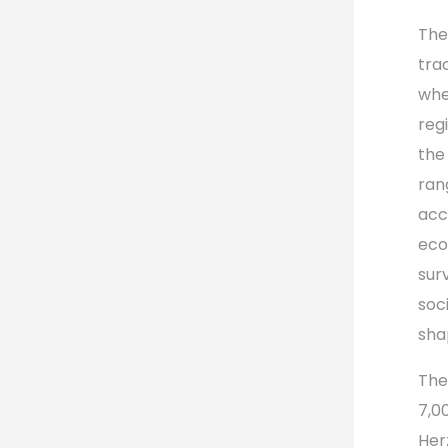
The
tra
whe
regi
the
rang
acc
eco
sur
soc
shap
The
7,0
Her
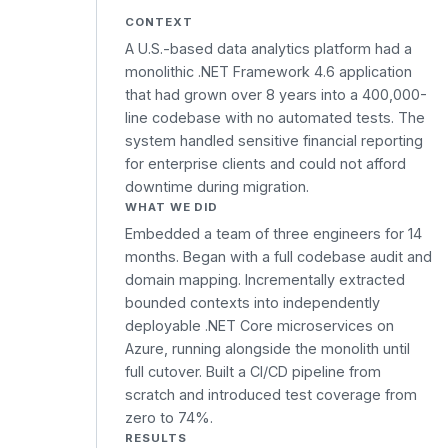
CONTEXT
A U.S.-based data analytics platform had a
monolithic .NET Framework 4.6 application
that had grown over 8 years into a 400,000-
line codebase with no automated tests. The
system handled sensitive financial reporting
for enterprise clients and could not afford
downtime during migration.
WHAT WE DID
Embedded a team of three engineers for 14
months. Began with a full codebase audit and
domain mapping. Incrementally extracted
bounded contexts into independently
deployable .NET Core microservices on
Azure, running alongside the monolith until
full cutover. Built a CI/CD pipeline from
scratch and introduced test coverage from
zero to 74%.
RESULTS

================

Lines before the one containing "Embedded a team of three engineers for 14" are left out. Repeat that line and all lines after it in the records above exactly.

*RESPONSE AREA*
Embedded a team of three engineers for 14
months. Began with a full codebase audit and
domain mapping. Incrementally extracted
bounded contexts into independently
deployable .NET Core microservices on
Azure, running alongside the monolith until
full cutover. Built a CI/CD pipeline from
scratch and introduced test coverage from
zero to 74%.
RESULTS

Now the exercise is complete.